Of the four great uncial MSS. extant prior to the recent discovery of the Codex Sinaiticus by Dr. Tischendorf, A presents the Ammonian or Eusebian numerals and canons, C and D the numerals without the canons. B has neither numerals nor canons, but a notation of its own, the chief peculiarity of which is, that the Epistles of Paul are treated as a single book, and brought under a continuous capitulation. After passing into disuse and so into comparative oblivion, the Eusebian and Euthalian divisions have recently (since 1827) again become familiar to the English student through Bishop Lloyd's edition of the Greek Testament, and other critical editions.

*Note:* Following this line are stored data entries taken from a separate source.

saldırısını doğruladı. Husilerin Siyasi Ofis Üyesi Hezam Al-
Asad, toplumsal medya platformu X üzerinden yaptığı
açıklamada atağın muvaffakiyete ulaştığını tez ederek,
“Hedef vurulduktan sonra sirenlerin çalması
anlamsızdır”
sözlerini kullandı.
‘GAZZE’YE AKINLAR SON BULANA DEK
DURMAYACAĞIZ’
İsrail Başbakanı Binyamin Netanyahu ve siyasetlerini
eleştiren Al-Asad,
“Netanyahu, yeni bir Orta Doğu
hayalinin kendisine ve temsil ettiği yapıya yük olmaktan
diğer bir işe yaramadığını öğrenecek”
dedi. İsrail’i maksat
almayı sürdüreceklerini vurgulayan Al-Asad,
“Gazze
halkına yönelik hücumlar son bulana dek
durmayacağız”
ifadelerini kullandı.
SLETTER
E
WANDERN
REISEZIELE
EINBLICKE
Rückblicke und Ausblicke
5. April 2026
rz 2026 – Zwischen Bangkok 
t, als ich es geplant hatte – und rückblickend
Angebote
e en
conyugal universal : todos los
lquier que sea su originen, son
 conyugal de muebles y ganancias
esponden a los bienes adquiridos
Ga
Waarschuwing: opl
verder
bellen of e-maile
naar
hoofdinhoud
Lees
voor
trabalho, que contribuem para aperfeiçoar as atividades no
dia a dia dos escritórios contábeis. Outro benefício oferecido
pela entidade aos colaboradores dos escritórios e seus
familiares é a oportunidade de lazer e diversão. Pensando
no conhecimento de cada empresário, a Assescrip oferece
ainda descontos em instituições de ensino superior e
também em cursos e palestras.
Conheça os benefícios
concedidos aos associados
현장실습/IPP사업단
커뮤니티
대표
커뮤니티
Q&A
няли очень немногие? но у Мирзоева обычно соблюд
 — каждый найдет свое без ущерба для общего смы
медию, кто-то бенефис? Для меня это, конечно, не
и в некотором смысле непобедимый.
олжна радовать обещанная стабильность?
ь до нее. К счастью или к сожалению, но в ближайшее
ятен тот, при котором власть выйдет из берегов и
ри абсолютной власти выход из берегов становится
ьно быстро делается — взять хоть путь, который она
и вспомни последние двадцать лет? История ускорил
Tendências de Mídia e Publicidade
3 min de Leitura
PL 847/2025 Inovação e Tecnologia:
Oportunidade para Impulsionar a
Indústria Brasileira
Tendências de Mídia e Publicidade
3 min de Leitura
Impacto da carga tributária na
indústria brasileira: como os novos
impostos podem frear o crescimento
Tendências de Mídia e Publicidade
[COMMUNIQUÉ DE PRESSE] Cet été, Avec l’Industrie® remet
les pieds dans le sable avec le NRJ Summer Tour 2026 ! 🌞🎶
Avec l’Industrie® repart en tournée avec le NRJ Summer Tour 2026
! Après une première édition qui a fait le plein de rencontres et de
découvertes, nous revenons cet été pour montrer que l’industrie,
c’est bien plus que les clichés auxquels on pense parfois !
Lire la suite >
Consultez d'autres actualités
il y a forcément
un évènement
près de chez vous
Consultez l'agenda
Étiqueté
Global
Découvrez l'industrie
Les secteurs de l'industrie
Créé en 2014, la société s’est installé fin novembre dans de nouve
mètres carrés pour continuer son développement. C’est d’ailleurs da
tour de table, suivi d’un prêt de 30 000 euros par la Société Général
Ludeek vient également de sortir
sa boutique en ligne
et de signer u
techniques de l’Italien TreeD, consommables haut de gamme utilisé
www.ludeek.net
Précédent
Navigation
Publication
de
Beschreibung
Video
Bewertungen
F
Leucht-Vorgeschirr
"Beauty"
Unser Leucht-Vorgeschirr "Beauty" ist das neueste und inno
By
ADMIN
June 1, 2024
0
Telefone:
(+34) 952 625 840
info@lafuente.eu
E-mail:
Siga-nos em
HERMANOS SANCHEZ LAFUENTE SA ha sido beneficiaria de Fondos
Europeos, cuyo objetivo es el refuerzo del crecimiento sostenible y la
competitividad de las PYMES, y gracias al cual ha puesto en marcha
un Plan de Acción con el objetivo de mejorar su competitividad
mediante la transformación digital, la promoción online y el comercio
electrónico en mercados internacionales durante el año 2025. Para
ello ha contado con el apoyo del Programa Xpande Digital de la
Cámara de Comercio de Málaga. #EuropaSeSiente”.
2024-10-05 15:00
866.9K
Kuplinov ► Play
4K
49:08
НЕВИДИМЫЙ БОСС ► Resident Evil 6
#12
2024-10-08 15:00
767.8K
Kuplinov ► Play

(2.) With the New Testament, however, as with the Old, the division into chapters adopted by Hugh de St. Cher superseding those that had been in use previously, appeared in the early editions of the Vulgate, was transferred to the English Bible by Coverdale, and so became universal. The notation of the verses in each chapter naturally followed the use of the Masoretic verses for the Old Testament. The superiority of such a division over the marginal notation "A B C D'" in the Bible of St. Cher led men to adopt an analogous system for the New. SEE CHAPTERS. In the Latin version of Pagninus accordingly, there is a versicular division, though differing from the one subsequently used in the greater length of its verses. The absence of an authoritative standard like that of the Masoretes left more scope to the individual discretion of editors or printers, and the activity of the two Stephenses caused that which they adopted in their numerous editions of the Greek Testament and Vulgate to be generally received. In the preface to the Concordance, published by Henry Stephens, 1594, he gives the following account of the origin of this division. .His father, he tells us, finding the books of the New Testament already divided into chapters (τμήματα, or sections), proceeded to a farther subdivision into verses. The name versiculi did not commend itself to him. He would have preferred τμηματία or sectiunculae, but the preference of others for the former led him to adopt it. The whole work was accomplished " inter equitandum" on his journey from Paris to Lyons. While it was in progress men doubted of its success. No sooner was it known than it met with universal acceptance. The edition in which this division was first adopted was published in 1551, another came from the same press in 1555. It was used for the Vulgate in the Antwerp edition of Hentenius in 1559, for the English version published in Geneva in 1560, and from that time, with slight variations in detail, has been universally recognised. The convenience of such a system for reference is obvious; but it may be questioned whether it has not been purchased by too great a sacrifice of the perception by ordinary readers of the true order and connection of the books of the Bible. In some cases the division of chapters separates portions which are very closely united (see e.g. Mt 9:38; Mt 10:1; Mt 19:30; Mt 20:1; Mr 2:23-28; Mr 3:1-5; Mr 8:38; Mr 9:1; Lu 20:45-47; Lu 21:1-4;
Ac 7:60; Ac 8:1; 1Co 10:33; 1Co 11:1; 2Co 4:18; 2Co 5:1; 2Co 6:18; 2Co 7:1), and throughout gives the impression of a formal division altogether at variance with the continuous flow of narrative or thought which characterized the book as it came from the hand of the writer. The separation of verses has moreover conduced largely to the habit of building doctrinal systems upon isolated texts. The advantages of the received method are united with those of an arrangement representing the original more faithfully in the structure of the Paragraph Bibles, lately published by different editors, and in the Greek Testaments of Lloyd, Lachmann, and Tischendorf. The student ought, however, to remember, in using these, that the paragraphs belong to the editor, not the writer, and are therefore liable to the same casualties rising out of subjective peculiarities, dogmatic bias, and the like, as the chapters of our common Bibles. Practically the risk of such casualties has been reduced almost to a minimum by the care of editors to avoid the errors into which their predecessors have fallen, but the possibility of the evil exists, and should therefore be guarded against by the exercise of an independent judgment. (Davidson, in Horne's Introd. new ed. ii, 27 sq.; Tregelles, ibid. 4:30 sq.; Davidson, Bib. Criticism, i, 60; ii, 21.) SEE VERSES.